Тогда она тихо, но четко произнесла:

- Джулия...

- Ладно, дорогая, - ответил он. - Но не сейчас. Завтра. Когда окрепнешь. Тогда ее и увидишь, - он наклонился и поцеловал ее в лоб. - А сейчас ты должна поспать.

- День? - спросила она.

- Ты болела день или два, - сказал он, - шел снег, было морозно. А теперь спи. Дуайт придет, чтобы еще раз осмотреть тебя вечером, и мы хотим, чтобы ты выглядела получше. Спи, Демельза.

- Джулия, - повторила она.

- Завтра. Увидишь её завтра, любовь моя. Засыпай.

Демельза послушно закрыла глаза и задышала глубже и медленнее, чем в предшествующие пять дней. Росс подошел и встал у окна, задумавшись, правильно ли он поступил, солгав.

Потому что Джулия умерла прошлой ночью.


Глава восьмая


Ребенка похоронили через два дня. Стояла тихая морозная погода, кучки снега лежали в затененных уголках полей и улочек. На похороны пришло много людей.

Шесть молоденьких девушек, одетых в белое (из них две - Мартины, две - дочери Пола Дэниэла и две младшие сестренки Джима Картера) целых полторы мили пронесли маленький гробик до церкви Сола, и на всем пути молчаливо стояли люди, затем молча присоединявшиеся к процессии.

Хор Сола, хоть его и не приглашали, встретил шествие на полпути, и каждый раз, когда шестеро девушек останавливались передохнуть, хор пел псалом, к которому присоединились остальные.

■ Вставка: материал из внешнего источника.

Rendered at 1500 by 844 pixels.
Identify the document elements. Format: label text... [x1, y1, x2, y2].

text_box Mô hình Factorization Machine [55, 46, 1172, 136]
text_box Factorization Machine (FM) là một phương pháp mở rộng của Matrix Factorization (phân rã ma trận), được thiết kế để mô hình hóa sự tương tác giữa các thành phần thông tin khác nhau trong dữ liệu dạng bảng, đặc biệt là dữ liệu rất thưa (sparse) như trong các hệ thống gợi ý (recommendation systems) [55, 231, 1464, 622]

Дуайт Энис шел вместе с Россом, а за ними Джон Тренеглос и сэр Хью Бодруган. Приехали Гарри Блюитт и Ричард Тонкин, а Харрис Паско прислал старшего сына.

За капитаном и миссис Хеншоу шла Джоан Тиг с одним из кузенов Тременхиров. За ними - Джуд и Пруди Пэйнтер, остальные Мартины, Дэниэлы, Картеры, Вайгасы и Нэнфаны, а затем огромная толпа шахтеров с женами, мелких фермеров и батраков, дробильщиков, колесных мастеров и рыбаков.

И когда все эти люди в тихом морозном воздухе пели псалмы, это производило впечатление. Когда они замолкали, и перед тем, как снова начинали движение, каждый раз наступала краткая тишина, и все слышали отдаленный шум моря. В итоге мистер Оджерс обнаружил, что ему придется совершить отпевание перед лицом более трех с половиной сотен человек, заполонивших церковь и стоявших молча во дворике.

Именно эта неожиданная дань памяти надломила Росса. Всё остальное он перенес. Не будучи религиозным человеком, Росс не обладал внутренними силами, чтобы пережить потерю ребенка, кроме собственной уязвленной силы воли. Внутренне он восстал против провидения и сложившихся обстоятельств, но крайняя жестокость нанесенного удара наложила отпечаток на его характер, сделав его еще более жестким и упрямым.

То, что Демельза, вероятно, выживет сейчас не вызывало у него прилива благодарности. Потеря слишком ошеломила и потрясла. Когда мать ребенком брала его в церковь, он повторял псалом, в котором говорилось:

"Если вы сегодня услышите голос Божий, не упрямьтесь"[16]. Но когда умерла мать, даже когда он плакал, что-то восставало внутри, чтобы оградить его от собственной же слабости, нежности и хрупкости. Он подумал: "Ладно, я потерял её и остался один. Так тому и быть". Сегодня он вел себя то как ребенок, то как человек зрелый.

Но это странное молчаливое свидетельство уважения и любви, выказанное всеми этими простыми работягами и полуголодными соседями, на время оторвавшимися от полей, ферм и шахт, каким-то образом пробило его защиту.

В эту ночь ветер снова задул с севера, и весь вечер Росс просидел с Демельзой. После потрясения, когда он вчера сообщил ей новости, она медленно приходила в себя. Будто вся её сущность, сконцентрированная на собственном выживании, не позволяла усталому разуму сосредоточиться на потере. Единственная ее цель состояла в том, чтобы сохранить телесную оболочку. Когда критическая стадия болезни действительно минует, когда Демельза начнет выздоравливать, настанет время испытаний.